Of course, this thinking was rather absurd, but it had the pleasing concomitant of distracting me from the action. Or rather, from ‘the people on the stage’, action being rather too generous a word for whatever was going on, namely nothing. Fantasmagoriana, a piece of new theatre written and produced by Tamara Micner, represented the prehistory of Mary Shelley’s (Katie Alcock) Frankenstein: a story competition proposed by an idle Lord Byron (the louche Adam Drew) whilst holed up in a grand house on Lake Geneva.

Also populating the scene were Percy Shelley, (Laurens Macklon), John Polidori  (Jack Oxley) and Claire Clairmont (Catherine Trinder). Byron is escaping his own scandals in London (incest, sodomy, the usual), Mary and Percy are travelling, Polidori is Byron’s sometime plaything and Claire Clairmont is utterly pointless.

In fact, everything is rather pointless, for besides enacting the historical context of a canonical literary work, Fantasmagoriana didn’t do anything that Wikipedia couldn’t have done without having to take a trip to the ADC. It was difficult to summarise the dramatic centre – Mary seemed to be having some trouble writing a story, but she was flatly pragmatic and seemingly unconcerned about it, so it seemed a strange premise for the creation of a script.

Photographs by Milla Basma

Drama pivots on actions and conflicts; Fantasmagoriana’s models felt bewilderingly insubstantial. Byron seems nothing but a little agitated by his essential banishment from London. Granted, Drew’s was the best performance, delivering the only amusing lines with comedic timing; but he was adrift in a cast of other non-performances. Byron’s affair with Polidori was alluded to and the arrival of a former conquest, Clairmont, provided a climate in which a required conflict might have been evinced. It was not. Clairmont’s ‘revelation’ that she was pregnant was handled with the sort of blasé treatment that might have been the fitting response to someone announcing they were popping to the loo; it then seemed to be dropped from the play altogether.

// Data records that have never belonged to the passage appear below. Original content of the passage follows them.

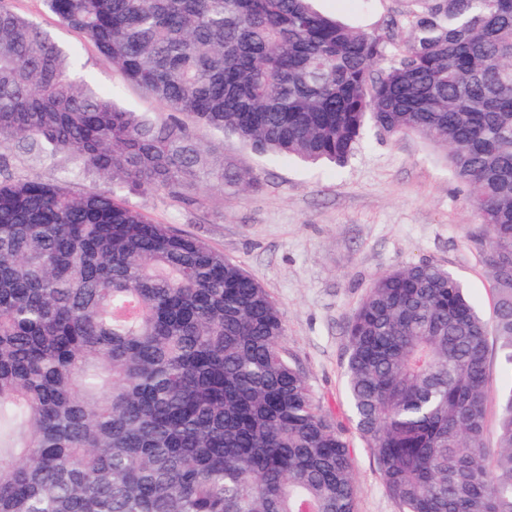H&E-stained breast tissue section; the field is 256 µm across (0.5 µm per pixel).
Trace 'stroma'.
Segmentation results:
<instances>
[{"mask_svg":"<svg viewBox=\"0 0 512 512\" xmlns=\"http://www.w3.org/2000/svg\"><path fill=\"white\" fill-rule=\"evenodd\" d=\"M32 20L59 45L77 49L95 87L124 109L160 115L161 105L128 83L121 70L43 0H0ZM320 12L366 29L381 28L396 0H314ZM210 162L255 172L249 186L201 184L195 201L130 196L163 224L198 236L250 272L283 313L284 345L320 410L343 432L353 460L356 512H401L385 491L374 455L356 430L346 392L347 324L374 279L394 268L430 261L454 272L484 319L495 303L493 281L473 242L478 225L441 153L414 134L368 131L343 167L305 168L272 161L205 128ZM66 156L42 161L0 152V173L54 181L70 176Z\"/></svg>","mask_w":512,"mask_h":512,"instance_id":"obj_1","label":"stroma"}]
</instances>
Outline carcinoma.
I'll use <instances>...</instances> for the list:
<instances>
[{
	"mask_svg": "<svg viewBox=\"0 0 512 512\" xmlns=\"http://www.w3.org/2000/svg\"><path fill=\"white\" fill-rule=\"evenodd\" d=\"M311 2L44 0L156 119L0 4V149L67 153L105 184L0 179V512H355L278 304L127 200L196 184L198 126L310 165L346 164L369 127L445 149L496 295V447L488 324L436 263L374 280L347 393L403 512H512V0H411L372 31ZM490 351L491 358L488 377V391L490 399L487 406V443L489 446H494L495 429L497 423V404L495 397L500 388L502 378L497 351V343L492 331L490 332Z\"/></svg>",
	"mask_w": 512,
	"mask_h": 512,
	"instance_id": "1",
	"label": "carcinoma"
}]
</instances>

Mary and Percy, embroiled in what might have been a rather scandalous affair – they had fled Britain, Percy’s wife and Mary’s father – evidenced no sense of their love conquering  such obstacles, a cliché that might have stuck in the craws of this sparse lateshow crowd, but at least would have demonstrated an emotion of some sort, trite or not. Polidori’s entry for the story competition was hysterical and unamusing.

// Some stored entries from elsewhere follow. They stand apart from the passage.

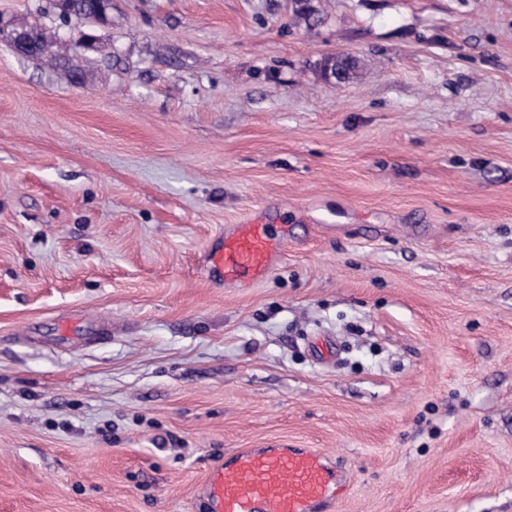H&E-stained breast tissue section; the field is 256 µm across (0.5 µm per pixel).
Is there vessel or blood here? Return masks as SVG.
Segmentation results:
<instances>
[{
  "label": "vessel or blood",
  "instance_id": "obj_1",
  "mask_svg": "<svg viewBox=\"0 0 512 512\" xmlns=\"http://www.w3.org/2000/svg\"><path fill=\"white\" fill-rule=\"evenodd\" d=\"M287 226L237 225L212 251V270L225 282L250 285L282 258ZM337 477L311 448H240L215 464L204 482L211 512H322L337 498Z\"/></svg>",
  "mask_w": 512,
  "mask_h": 512
}]
</instances>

Style over substance, it seemed: the set was well-constructed, and actually showed a greater conception of character depth than the script in the placing of each of the characters.  There was a chaise longue for luxurious, expansive Byron; an armchair for Shelley where Mary, as yet cowed by his reputation as a writer, could perch on the edge; a wooden chair for Polidori, kept at arm’s length; and no chair for Claire. This choreography of staging gestured towards the essential conflicts and characterisations that ought to have fleshed out the script.

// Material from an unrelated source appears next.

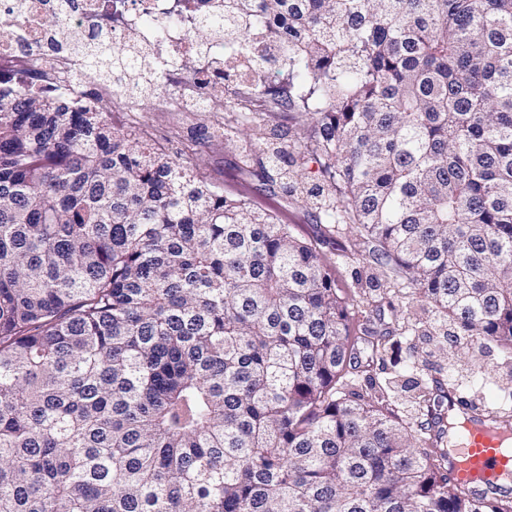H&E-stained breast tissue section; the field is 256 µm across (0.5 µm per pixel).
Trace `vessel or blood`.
<instances>
[{"label": "vessel or blood", "mask_w": 512, "mask_h": 512, "mask_svg": "<svg viewBox=\"0 0 512 512\" xmlns=\"http://www.w3.org/2000/svg\"><path fill=\"white\" fill-rule=\"evenodd\" d=\"M448 409L465 418L462 430L448 440L449 479L486 502L512 498V453L503 448L512 425L459 395L449 398Z\"/></svg>", "instance_id": "b4317fda"}]
</instances>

The ADC was half-empty in a week that suggested long evenings in the bar post-Seagull trying to make eye contact with Simon Haines before ending up, confusedly, at the lateshow all of a sudden; new writing is not an endearing term. Unfortunately, I fear that anyone who does stumble in there would have had more fun trying to work out if he winked at you or whether that was just a twitch than watching Fantasmagoriana.